-- Input data --
►

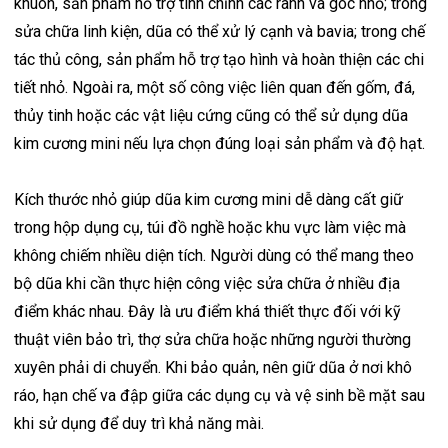
khuôn, sản phẩm hỗ trợ tinh chỉnh các rãnh và góc nhỏ; trong
sửa chữa linh kiện, dũa có thể xử lý cạnh và bavia; trong chế
tác thủ công, sản phẩm hỗ trợ tạo hình và hoàn thiện các chi
tiết nhỏ. Ngoài ra, một số công việc liên quan đến gốm, đá,
thủy tinh hoặc các vật liệu cứng cũng có thể sử dụng dũa
kim cương mini nếu lựa chọn đúng loại sản phẩm và độ hạt.
Kích thước nhỏ giúp dũa kim cương mini dễ dàng cất giữ
trong hộp dụng cụ, túi đồ nghề hoặc khu vực làm việc mà
không chiếm nhiều diện tích. Người dùng có thể mang theo
bộ dũa khi cần thực hiện công việc sửa chữa ở nhiều địa
điểm khác nhau. Đây là ưu điểm khá thiết thực đối với kỹ
thuật viên bảo trì, thợ sửa chữa hoặc những người thường
xuyên phải di chuyển. Khi bảo quản, nên giữ dũa ở nơi khô
ráo, hạn chế va đập giữa các dụng cụ và vệ sinh bề mặt sau
khi sử dụng để duy trì khả năng mài.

◄

-- Task brief --
The required output is an exact retyping of the lines from the one that contains "thuật viên bảo" through the last line of the material above.

-- Finished task --
thuật viên bảo trì, thợ sửa chữa hoặc những người thường
xuyên phải di chuyển. Khi bảo quản, nên giữ dũa ở nơi khô
ráo, hạn chế va đập giữa các dụng cụ và vệ sinh bề mặt sau
khi sử dụng để duy trì khả năng mài.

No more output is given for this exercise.